All instructions that change data with regards to allready existing data
are prone to this effect.  Those instructions have to read, modify and than
write the data back to the origin.  And Yes, BCF does a _Byte_ read, OR the
byte with the appropriate bit-mask (2^Bit-Number) and writes the Byte back.
 So does allmost every instruction (exept instructions like CLRxxx, BTFSx,
MOVF, etc.)

But, now the good part, you only have to think about it when using _I/O_.

> Should I  rewrite all my routines to eliminate BSF/BCF instructions?

No. Those you could replace with something like :
  MOVLW 0x01 << BitNumber
  IORWF PORTx
and thus emulating a BSF instruction, but alas, the IORWF has got the same
problem. The only way to get rid of this effect is to use the
'shadow-register' method.  Take a register, modify that and than copy it to
your I/O-Port.
Example :
  BSF SHADOWB,5
  MOVF SHADOWB,W
  MOVWF PORTB

> What is the most efficient way to alter a single output line?

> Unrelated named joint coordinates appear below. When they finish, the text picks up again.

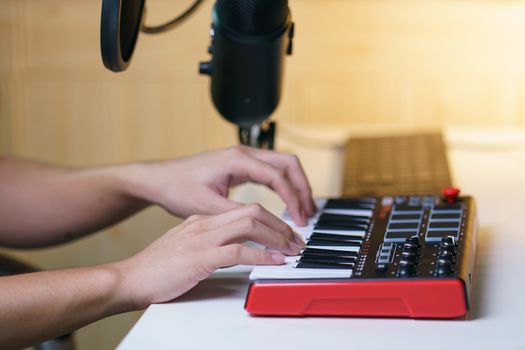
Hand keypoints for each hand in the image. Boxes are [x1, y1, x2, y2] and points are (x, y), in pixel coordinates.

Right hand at [113, 204, 304, 307]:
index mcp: (202, 220)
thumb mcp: (184, 245)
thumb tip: (229, 244)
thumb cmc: (155, 267)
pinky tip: (275, 261)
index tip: (284, 233)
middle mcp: (205, 224)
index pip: (245, 210)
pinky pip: (238, 251)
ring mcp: (202, 239)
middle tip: (296, 239)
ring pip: (249, 225)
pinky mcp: (200, 258)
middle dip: (279, 224)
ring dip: (276, 236)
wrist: (130, 278)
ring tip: (291, 249)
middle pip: (253, 211)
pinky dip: (262, 255)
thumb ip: (205, 239)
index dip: (270, 219)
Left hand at [120, 146, 315, 225]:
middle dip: (303, 188)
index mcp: (237, 159)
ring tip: (303, 211)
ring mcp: (243, 158)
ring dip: (296, 186)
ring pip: (283, 166)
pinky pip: (272, 172)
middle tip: (308, 214)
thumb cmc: (177, 188)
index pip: (278, 176)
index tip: (299, 220)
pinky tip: (287, 204)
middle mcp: (244, 154)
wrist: (160, 180)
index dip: (293, 198)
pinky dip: (284, 186)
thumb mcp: (207, 206)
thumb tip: (264, 225)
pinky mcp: (241, 166)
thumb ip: (238, 215)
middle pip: (288, 164)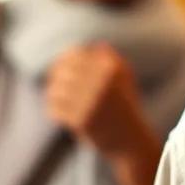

For example
> if I want to set portb,5 high what instructions can do this efficiently
without
> altering the other pin states? Maybe the AND command? Could someone
> provide an example?

Normally, when you define your in & outputs and do not change them anymore
(the directions I mean :-) you won't have a problem.  Only when you change
a Input-pin to Output this will happen.
Example:
  BSF STATUS,RP0
  MOVLW B'00001111'  ; Low 4 are Input, High 4 are Output
  MOVWF TRISB          ;/
  BCF STATUS,RP0
  CLRF PORTB             ; Output the code B'0000xxxx'

; No input is suplied at the low 4 pins. They are all 1 (High)

  BCF PORTB,6            ;Change Output to B'0100xxxx'

This will work fine, until you change one of the Input-pins to Output. Why
?  Ok Follow me...  BCF is a Read-Modify-Write instruction, right ?  Ok.
Read PORTB. Result is ........ Yes, Its 00001111. (try it out !)  Now Set
bit 6 : 01001111. And write it back.  The Output-buffer for the Low 4 pins
has changed from 0000 to 1111 because if the state the inputs were in.  If
you now change pin 0 to Output it will be High, and not Low.

> By the way I am not sure what the term "bit banging" means. I think it
> means bit manipulation using instructions such as RRF,RLF, AND, OR
> etc. and not MOV or SWAP etc. Am I correct?

My definition of the term is that only BCF and BSF instructions are used
for "bit banging" (changing I/O pin levels), because AND & OR are
Byte-instructions (although they can change a single bit, but so can a INC
or MOV instruction).  But, as said, thats _my_ definition.

> Thanks

Your welcome.

Greetz,
  Rudy Wieser